Der Steuersatz soll bei 1% liegen mit Klammerzusatz: „möglicher höherer Steuersatz für Superreiche“. Die Steuerbelastung soll sich „auf besonders reiche Teile der Bevölkerung konzentrieren, was durch hohe persönliche Freibeträge sichergestellt wird“. Und wie hoch sollen die Freibeträge sein? Und die Steuersätze für „Superreiche“? Fehlanzeige.

Es sollen nicht nur Personen, sondern auch Unternehmen besteuert werden. „Hier kann auf Erfahrungen aus der Schweiz zurückgegriffen werden.“ Das ist gut, dann braucht man hierüber ja nicht mehr selbst nachzudenken. Und die Schweiz war ja schon immer sozusagen eine Schwester im Geiste der deutschen Sozialdemokratie.

Und die bekannten Probleme der Vermögensteuer wie Verfassungswidrigkeit oder Gefährdung von Arbeitsplätzen durch Belastung der Wirtschaft? „Die verfassungsrechtlichen Probleme bei der Bewertung des Vermögens werden korrigiert. Mit der Vermögenssteuer werden keine Arbeitsplätze gefährdet.“ Na, dann ist ja gut.

Und damit man auch an die Infos über die Superreichen gut drankommt: „Sicherstellung des Steuervollzugs durch Einführung einer Meldepflicht der Banken über Wert und Umfang der in ihrem Gewahrsam befindlichen Vermögensgegenstände“.

Wenn Sie noch immer nicht genug haben von diesem Thema:

https://www.spd.de/fileadmin/Dokumente/Beschluesse/Parteispitze/20190826_Beschluss_Vermoegensteuer.pdf

 

Muß das Finanzamt seine Akteninhalte kennen?

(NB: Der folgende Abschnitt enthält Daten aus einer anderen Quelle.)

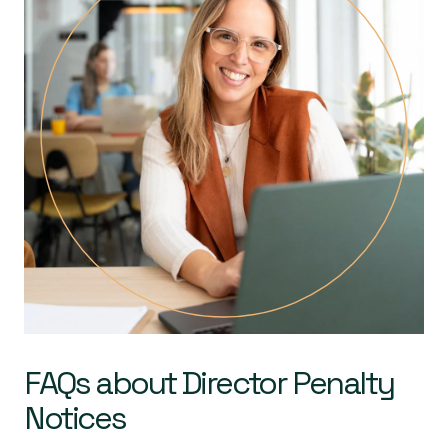
FAQs about Director Penalty
Notices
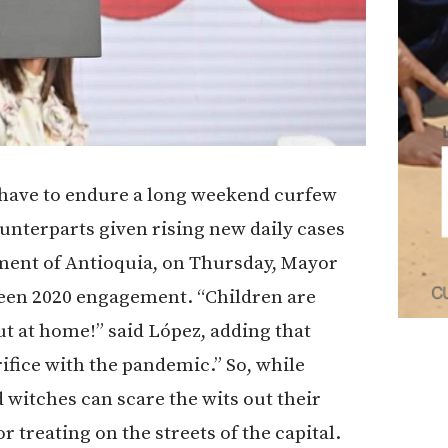
t have to endure a long weekend curfew
unterparts given rising new daily cases
tment of Antioquia, on Thursday, Mayor
ween 2020 engagement. “Children are
t at home!” said López, adding that
rifice with the pandemic.” So, while
witches can scare the wits out their
r treating on the streets of the capital.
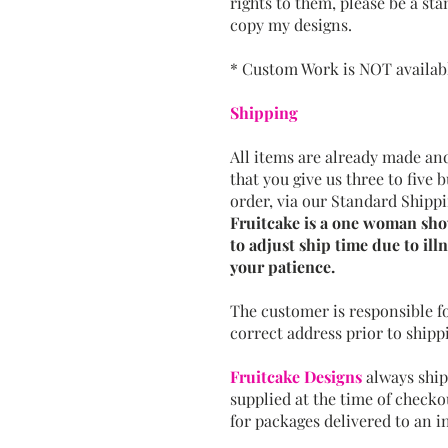
rights to them, please be a st
copy my designs.
* Custom Work is NOT available
Shipping
All items are already made and
that you give us three to five 
order, via our Standard Shippi
Fruitcake is a one woman show
to adjust ship time due to illn
your patience.
The customer is responsible f
correct address prior to shipp
Fruitcake Designs
always ship
supplied at the time of checko
for packages delivered to an i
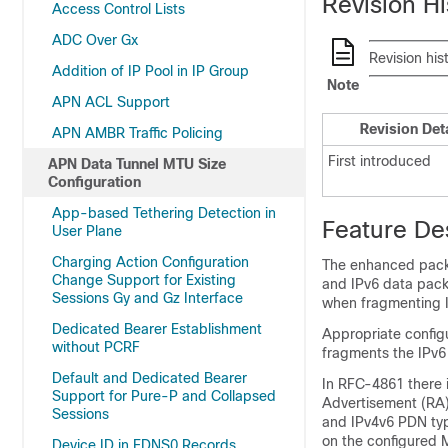
Revision Hi
Access Control Lists
ADC Over Gx
Revision his
Addition of IP Pool in IP Group
Note
APN ACL Support
Revision Det
APN AMBR Traffic Policing
First introduced
APN Data Tunnel MTU Size
Configuration
App-based Tethering Detection in
Feature De
User Plane
Charging Action Configuration
The enhanced packe
Change Support for Existing
and IPv6 data pack
Sessions Gy and Gz Interface
when fragmenting I
Dedicated Bearer Establishment
Appropriate configu
without PCRF
fragments the IPv6
Default and Dedicated Bearer
In RFC-4861 there 
Support for Pure-P and Collapsed
Advertisement (RA)
Sessions
and IPv4v6 PDN typ
on the configured M
Device ID in EDNS0 Records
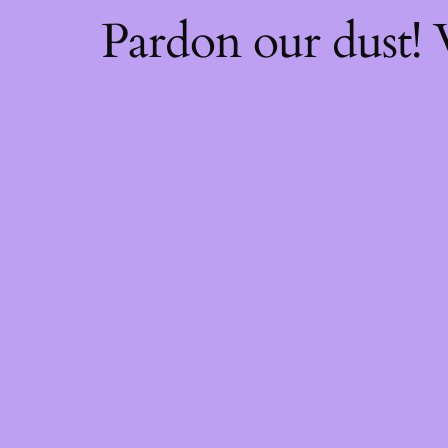
Pardon our dust!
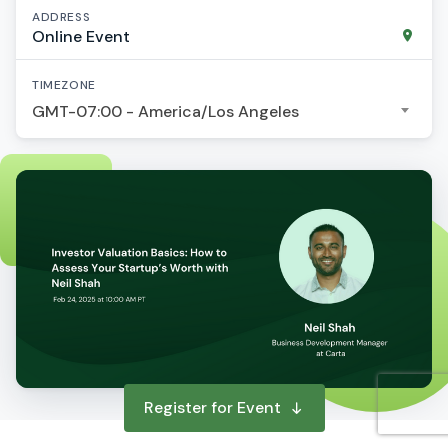
ADDRESS
Online Event
TIMEZONE
GMT-07:00 - America/Los Angeles
Register for Event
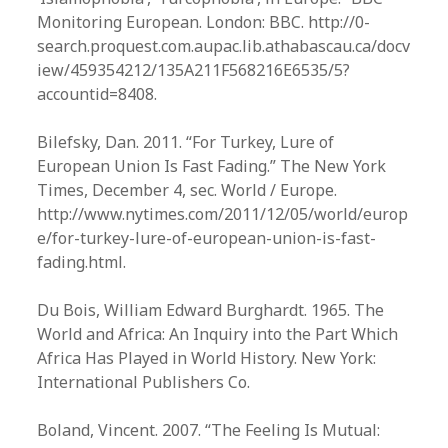
Monitoring European. London: BBC. http://0-
search.proquest.com.aupac.lib.athabascau.ca/docv
iew/459354212/135A211F568216E6535/5?
accountid=8408.
Bilefsky, Dan. 2011. “For Turkey, Lure of
European Union Is Fast Fading.” The New York
Times, December 4, sec. World / Europe.
http://www.nytimes.com/2011/12/05/world/europ
e/for-turkey-lure-of-european-union-is-fast-
fading.html.
Du Bois, William Edward Burghardt. 1965. The
World and Africa: An Inquiry into the Part Which
Africa Has Played in World History. New York:
International Publishers Co.
Boland, Vincent. 2007. “The Feeling Is Mutual:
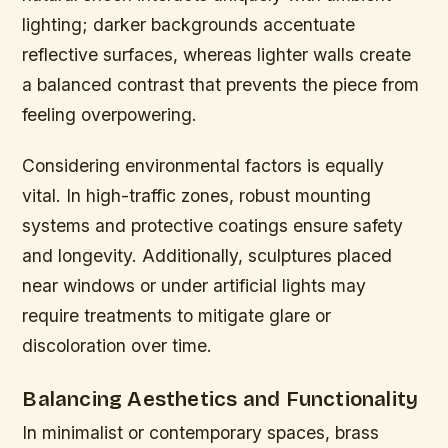
lighting; darker backgrounds accentuate
reflective surfaces, whereas lighter walls create
a balanced contrast that prevents the piece from
feeling overpowering.
Considering environmental factors is equally
vital. In high-traffic zones, robust mounting
systems and protective coatings ensure safety
and longevity. Additionally, sculptures placed
near windows or under artificial lights may
require treatments to mitigate glare or
discoloration over time.
Balancing Aesthetics and Functionality
In minimalist or contemporary spaces, brass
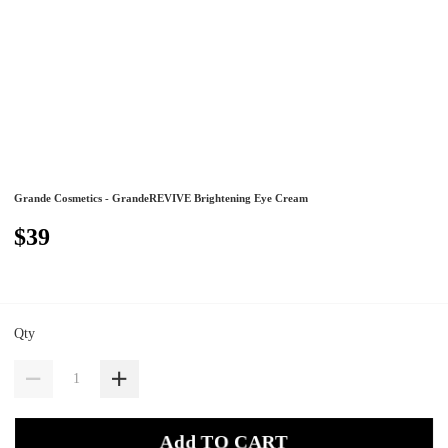
Grande Cosmetics - GrandeREVIVE Brightening Eye Cream
$39
Qty
Add TO CART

Antwort: Ja! Ein Finanzamt hatte das anders gesehen. Im Rahmen einer Steuererklärung wurden Einkünfte aus Vermietung und Verpachtung erklärt, aber vom Finanzamt nicht berücksichtigt. Offenbar war die Steuererklärung etwas nachlässig ausgefüllt worden. Später hatte man dann beim Amt nochmal etwas genauer in die Akte geschaut und wollte die Einkünfte dann nachträglich noch besteuern. Der Bescheid war aber schon rechtskräftig. Man schaute in den Instrumentenkasten und zog die für den Fall untaugliche Berichtigung wegen „offenbarer Unrichtigkeiten“ (§ 129 Abgabenordnung) heraus. Dagegen zogen die Steuerbürger vor Gericht und bekamen vom Finanzgericht gesagt, es liege zwar keine „offenbare Unrichtigkeit“ vor, aber eine „neue Tatsache“ (§ 173 Abgabenordnung), und deshalb müßten sie bitteschön zahlen. Die Leute zogen vor den BFH und der stellte glücklicherweise fest: Bekannt und damit nicht neu ist alles, was in den Akten steht. „Unerheblich ist, ob der Sachbearbeiter den Vorgang tatsächlich liest, in sein Wissen aufnimmt oder ihn nur überfliegt. Verzichtet das Finanzamt daher auf die Sichtung ihm vorliegender Belege und damit auf die Nutzung ihm zugänglicher Erkenntnisquellen, so fällt dies in seinen eigenen Risikobereich.“ Klingt doch ganz logisch, oder? Den Klägern wurde recht gegeben und das Finanzamt muß nächstes Mal genauer hinschauen (Urteil vom 12.3.2019, IX R 29/17).

 

Darf das Finanzamt eine Verfahrensdokumentation anfordern?

Seit geraumer Zeit fordern die Finanzbehörden von jedem Unternehmen eine sogenannte Verfahrensdokumentation, also ein Dokument, in dem die Organisation des Unternehmens und insbesondere die EDV (Buchhaltung, Warenwirtschaft, Faktura etc.) detailliert beschrieben sind. Wer diese Dokumentation nicht vorlegen kann, hat aus Sicht einer Betriebsprüfung schon den ersten Minuspunkt eingefahren.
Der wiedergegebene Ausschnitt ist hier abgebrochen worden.